Television stations like KUSA in Denver will delay making the switch from analog to digital transmission that was supposed to take place Tuesday.
But the Federal Communications Commission says more than 600 stations will either have already turned off their analog signal, or will do so Tuesday.
Earlier this month Congress voted to give stations a choice to delay the transition until this summer to give consumers more time to get ready.
Without a converter box, after the conversion, old TV's with an antenna will go black.
Millions of people are on a waiting list for coupons after a government program to help offset costs of converters ran out of money.
A sudden loss of television service is a concern since so many people rely on TV for warnings.
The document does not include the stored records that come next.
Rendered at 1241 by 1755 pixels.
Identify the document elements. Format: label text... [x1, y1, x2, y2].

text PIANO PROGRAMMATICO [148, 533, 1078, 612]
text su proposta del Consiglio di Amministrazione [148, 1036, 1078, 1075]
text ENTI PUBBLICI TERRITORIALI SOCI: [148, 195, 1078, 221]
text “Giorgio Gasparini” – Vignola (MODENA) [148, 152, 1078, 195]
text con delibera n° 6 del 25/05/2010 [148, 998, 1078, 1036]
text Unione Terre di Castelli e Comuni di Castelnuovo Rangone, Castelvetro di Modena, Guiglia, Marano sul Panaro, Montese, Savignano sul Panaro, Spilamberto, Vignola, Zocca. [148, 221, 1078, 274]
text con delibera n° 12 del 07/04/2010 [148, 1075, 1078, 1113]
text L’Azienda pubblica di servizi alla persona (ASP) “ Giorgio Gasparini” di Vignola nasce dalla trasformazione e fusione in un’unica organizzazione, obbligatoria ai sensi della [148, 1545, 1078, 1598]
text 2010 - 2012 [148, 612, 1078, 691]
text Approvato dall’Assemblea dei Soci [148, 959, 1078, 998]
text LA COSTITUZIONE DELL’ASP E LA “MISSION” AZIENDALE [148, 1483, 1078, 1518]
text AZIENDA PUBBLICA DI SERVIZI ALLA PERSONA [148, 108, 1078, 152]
So the FCC is requiring television markets that are moving ahead with digital to agree to transmit at least one analog signal for news, public affairs and emergency alerts for 60 days after the switch.
But continuing both analog and digital transmission will cost stations thousands up to tens of thousands of dollars a month.
"I think they are looking at their individual markets and how many people are ready versus the number of people who would be disenfranchised if they lost their analog signal," said Tim Morrissey the General Manager at Charlotte, North Carolina NBC affiliate WCNC.
Customers, stations and the government are hoping for a smooth transition, after a rocky start.
"You are really never going to know until the time is that you're actually going to throw the switch," said engineer Ken Highburger with NBC affiliate KUSA in Denver, Colorado.